• Exercise brief:
Exactly reproduce the entries, dropping any pictures from your copy.

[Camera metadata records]
+---+
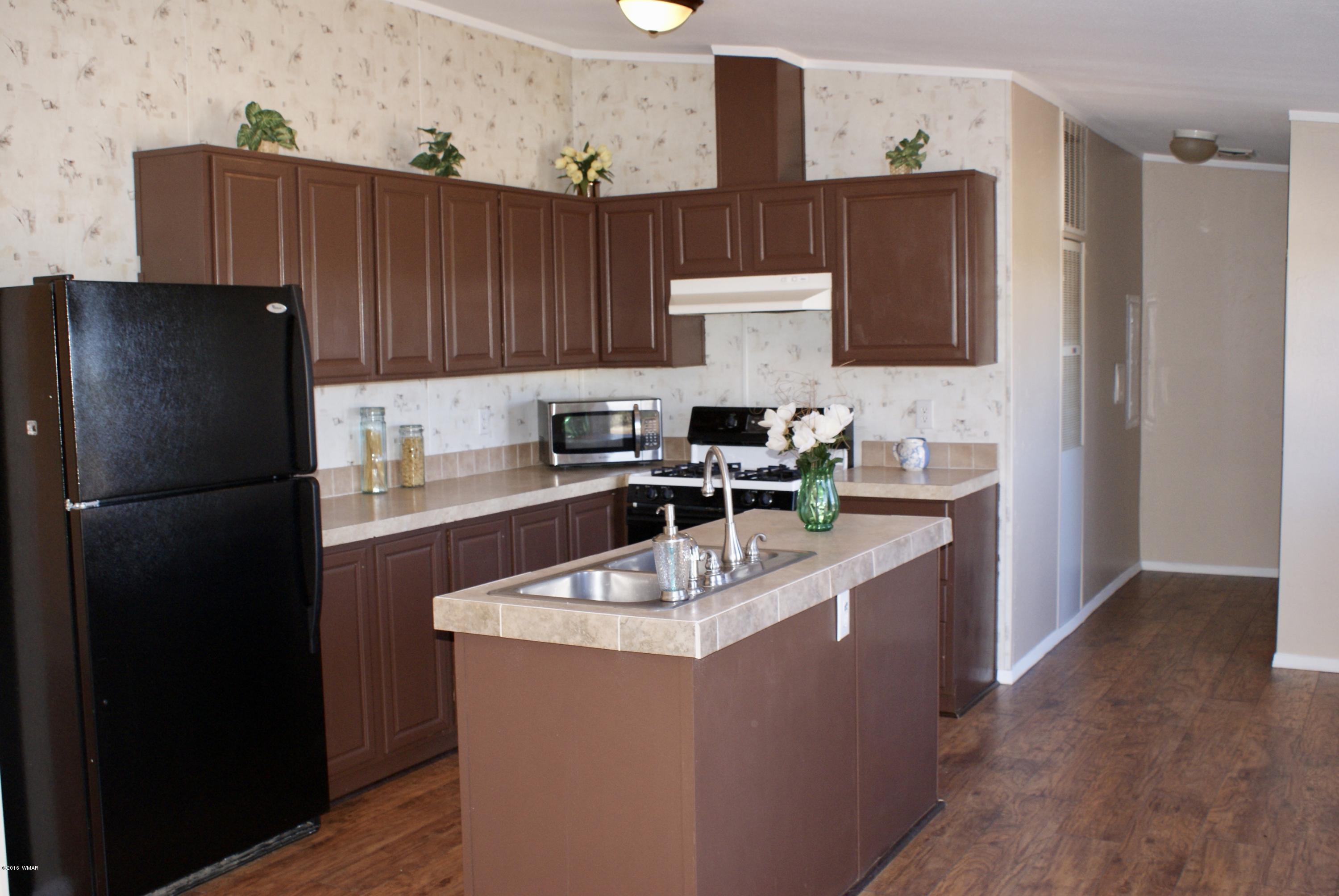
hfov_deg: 53.1
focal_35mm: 36
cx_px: 670
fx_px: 1341
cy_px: 448
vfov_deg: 37.0
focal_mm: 24
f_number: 5.6
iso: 400
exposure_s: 1/60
+---+
• Answer to this exercise:
hfov_deg: 53.1
focal_35mm: 36
cx_px: 670
fx_px: 1341
cy_px: 448
vfov_deg: 37.0
focal_mm: 24
f_number: 5.6
iso: 400
exposure_s: 1/60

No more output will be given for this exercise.